C’est cette fraîcheur que nous souhaitons préserver. Non pas des analyses définitives, mais des traces: ce qui reste, ce qui insiste, ce qui ouvre un passage intérieur après la rencontre avec une œuvre. Interstice mise sur une forme d’écriture située. Le contexte compte : les conversations à la sortie des salles, la fatigue du festival, l’énergie des autres participant·e·s, les déplacements dans la ville, l’excitation d’une première journée dense. Tout cela teinte les textes, les colore, les rend poreux. Ici, on ne recherche pas la neutralité : on accueille l’état dans lequel la danse nous trouve, et on écrit depuis cet endroit.
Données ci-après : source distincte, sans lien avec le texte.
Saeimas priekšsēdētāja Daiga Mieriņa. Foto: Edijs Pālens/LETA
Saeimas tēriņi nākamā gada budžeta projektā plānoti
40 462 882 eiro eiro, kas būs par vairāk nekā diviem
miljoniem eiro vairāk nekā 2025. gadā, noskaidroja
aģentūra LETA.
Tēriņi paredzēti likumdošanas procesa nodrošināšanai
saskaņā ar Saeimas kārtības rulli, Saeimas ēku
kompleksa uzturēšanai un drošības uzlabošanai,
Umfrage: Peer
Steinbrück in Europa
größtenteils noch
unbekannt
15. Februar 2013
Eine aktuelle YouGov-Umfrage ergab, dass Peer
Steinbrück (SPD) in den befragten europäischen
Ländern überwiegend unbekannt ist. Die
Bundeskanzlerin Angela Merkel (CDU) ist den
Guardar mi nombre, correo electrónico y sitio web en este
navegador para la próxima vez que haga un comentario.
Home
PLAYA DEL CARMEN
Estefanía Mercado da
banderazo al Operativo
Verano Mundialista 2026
Ce cahier rend hommage à ce processus. Il témoigne de l’engagement des participant·e·s à écrire vite, à se faire confiance, à laisser venir des phrases encore fragiles. Écrire le soir — parfois à chaud — et livrer le lendemain exige une forme de courage et de disponibilité. Cela nécessite aussi de reconnaître la valeur des premières impressions, souvent les plus honnêtes, les plus sensibles.
Ces textes s’inscrivent dans un contexte de formation : les participant·e·s, toutes et tous issu·e·s d’une formation artistique, s’intéressent à l’écriture en danse sans y avoir été formé·e·s à proprement parler, et explorent ici une pratique nouvelle, encore en construction. Ils constituent donc une archive partielle, située, de ce premier jour. Une porte entrouverte sur ce qui a été vu, ressenti, discuté. Interstice existe pour rendre visible ce mouvement.